Les salariés du diffuseur audiovisuel TDF ont refusé le plan de 374 départs volontaires. Un vaste plan de licenciements devrait donc être mis en place, alors que certains pointent également un certain attentisme de la direction.
« Non seulement vous donnez des chiffres faux, mais vous entretenez l’ambigüité sur votre statut en laissant croire que TDF est encore un établissement public ». C'est sur ce ton que la secrétaire d’Etat au Numérique, Nathalie Kosciusko-Morizet, s’adressait aux dirigeants de TDF lors du congrès de l’Association Nationale des élus de montagne.
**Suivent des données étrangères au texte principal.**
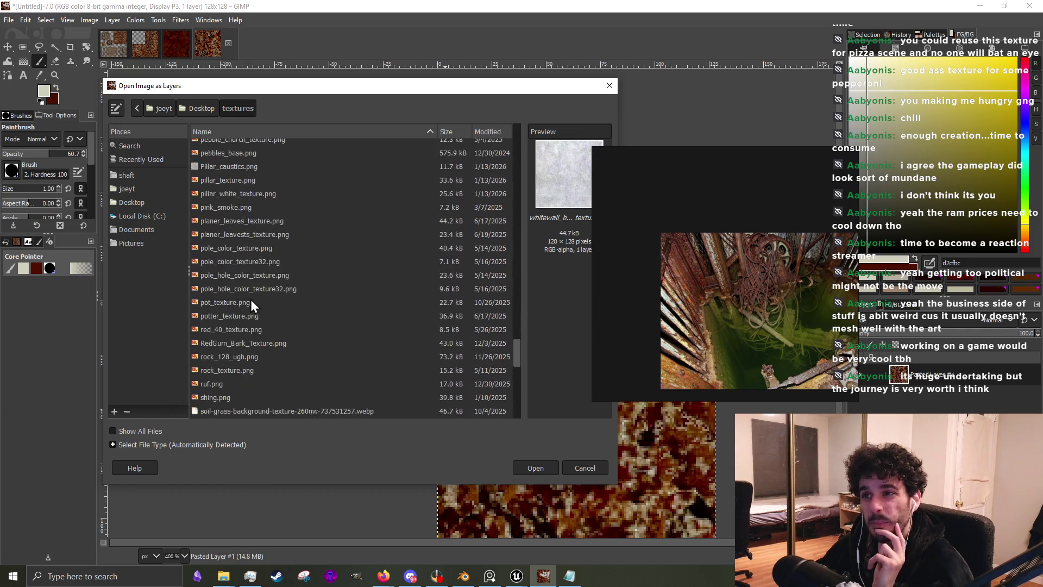
scroll(250, 298, up, 3)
Cette déclaration dénote clairement le climat actuel du diffuseur audiovisuel. En juin dernier, TDF annonçait 550 suppressions d’emplois. Entre temps, et après de multiples discussions, la direction avait soumis un plan de 374 départs volontaires, rejetés à 60%, vendredi, par les salariés. Les conditions incluaient une part fixe et une indemnité variable calculée sur le salaire brut mensuel hors primes.
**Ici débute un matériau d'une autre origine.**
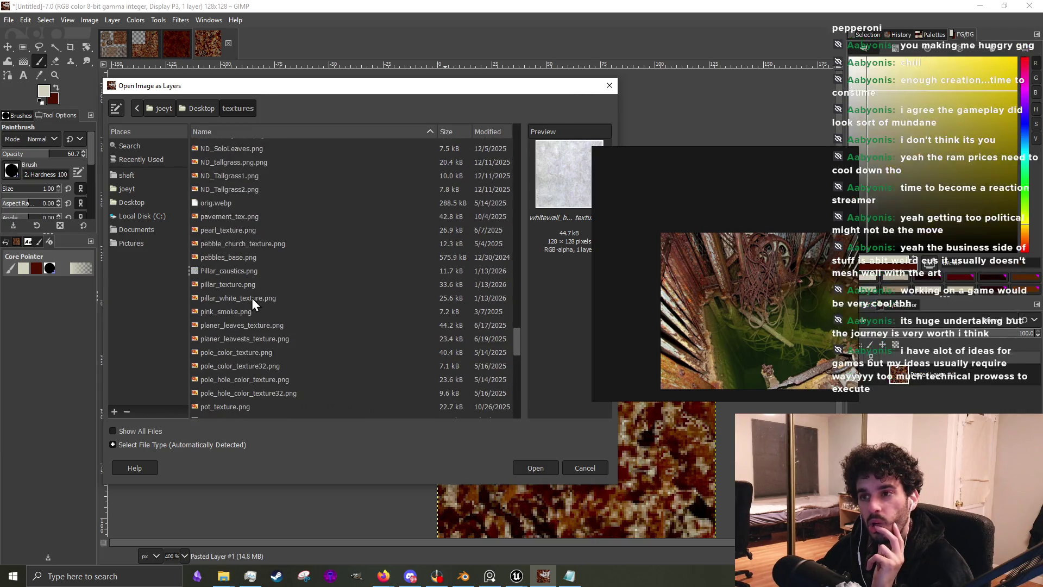
scroll(252, 298, up, 6)
scroll(252, 298, up, 7)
TDF est donc pris à la gorge, et n’a d’autres choix que d’annoncer un plan de licenciements plus large que les 374 départs, en convoquant un comité d’entreprise pour lancer la procédure légale. Le groupe s’attend à perdre 150 millions d’euros de chiffre d’affaires par an quand la télévision sera entièrement passée au numérique, fin 2011. Le basculement divisera effectivement le nombre d’émetteurs par deux, soit de 3.300 aujourd’hui à 1.626.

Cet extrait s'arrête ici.